With this multimodal capability, Liquid aims to address a wide range of industry-specific challenges, from financial services to biotechnology to consumer electronics.
Accept invitations to launch events and keep an eye on future improvements
Liquid AI says it is optimizing its models for deployment on hardware from NVIDIA, AMD, Apple, Qualcomm, and Cerebras.
Although the model is still in preview, Liquid AI invites early adopters and developers to test the model and provide feedback.
Labonne said that while things are “not perfect,” the feedback received at this stage is helping the team prepare for the full launch event on October 23, 2024, at MIT’s Kresge Auditorium in Cambridge, Massachusetts. said it helps improve the product. the company accepts If you would like to RSVP for that event, please reply directly here.

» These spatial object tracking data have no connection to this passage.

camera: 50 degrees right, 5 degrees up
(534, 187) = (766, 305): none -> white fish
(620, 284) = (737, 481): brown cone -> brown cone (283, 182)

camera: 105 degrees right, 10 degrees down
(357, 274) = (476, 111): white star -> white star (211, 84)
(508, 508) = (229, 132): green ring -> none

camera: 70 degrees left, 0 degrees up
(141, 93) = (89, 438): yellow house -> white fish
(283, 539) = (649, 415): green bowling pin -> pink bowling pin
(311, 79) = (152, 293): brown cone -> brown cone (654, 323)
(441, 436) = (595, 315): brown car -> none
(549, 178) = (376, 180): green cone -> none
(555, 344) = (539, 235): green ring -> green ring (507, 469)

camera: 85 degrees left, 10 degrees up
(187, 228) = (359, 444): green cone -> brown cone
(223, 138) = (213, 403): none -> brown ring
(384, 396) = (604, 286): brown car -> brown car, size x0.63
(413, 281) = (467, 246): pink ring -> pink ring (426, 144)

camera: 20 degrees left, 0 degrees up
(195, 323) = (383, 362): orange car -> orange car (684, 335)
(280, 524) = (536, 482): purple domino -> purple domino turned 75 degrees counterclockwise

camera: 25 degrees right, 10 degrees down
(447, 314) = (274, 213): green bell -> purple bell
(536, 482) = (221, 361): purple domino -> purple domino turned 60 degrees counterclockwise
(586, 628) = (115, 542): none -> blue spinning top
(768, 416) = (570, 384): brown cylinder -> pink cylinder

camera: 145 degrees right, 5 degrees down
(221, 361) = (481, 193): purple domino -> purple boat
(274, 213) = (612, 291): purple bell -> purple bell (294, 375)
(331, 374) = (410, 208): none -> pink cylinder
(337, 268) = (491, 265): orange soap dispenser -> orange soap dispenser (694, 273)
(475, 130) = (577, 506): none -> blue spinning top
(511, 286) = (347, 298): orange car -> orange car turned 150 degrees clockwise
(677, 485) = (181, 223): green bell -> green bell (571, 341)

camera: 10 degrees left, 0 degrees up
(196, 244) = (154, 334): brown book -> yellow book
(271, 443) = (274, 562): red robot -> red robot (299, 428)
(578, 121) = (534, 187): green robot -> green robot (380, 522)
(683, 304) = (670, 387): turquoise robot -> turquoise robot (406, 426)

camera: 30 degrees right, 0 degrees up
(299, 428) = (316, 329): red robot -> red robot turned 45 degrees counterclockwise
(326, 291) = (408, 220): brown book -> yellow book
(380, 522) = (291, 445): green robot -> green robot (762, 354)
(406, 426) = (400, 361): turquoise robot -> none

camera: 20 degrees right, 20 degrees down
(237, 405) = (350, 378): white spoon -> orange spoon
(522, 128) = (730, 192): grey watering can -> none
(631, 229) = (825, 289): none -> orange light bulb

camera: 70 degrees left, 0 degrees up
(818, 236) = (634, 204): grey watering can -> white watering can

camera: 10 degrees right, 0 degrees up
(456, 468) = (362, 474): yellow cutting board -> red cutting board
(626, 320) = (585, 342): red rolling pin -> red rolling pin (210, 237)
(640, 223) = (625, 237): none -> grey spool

As part of its commitment to transparency and scientific progress, Liquid said it will publish a series of technical blog posts in advance of its product launch event.
The company will also work on a red team initiative that encourages users to test the limits of their models to improve future iterations.
With the introduction of Liquid Foundation Models, Liquid AI positions itself as a major player in the foundation model space. By combining cutting-edge performance with unprecedented memory efficiency, LFM provides an attractive alternative to traditional transformer-based models.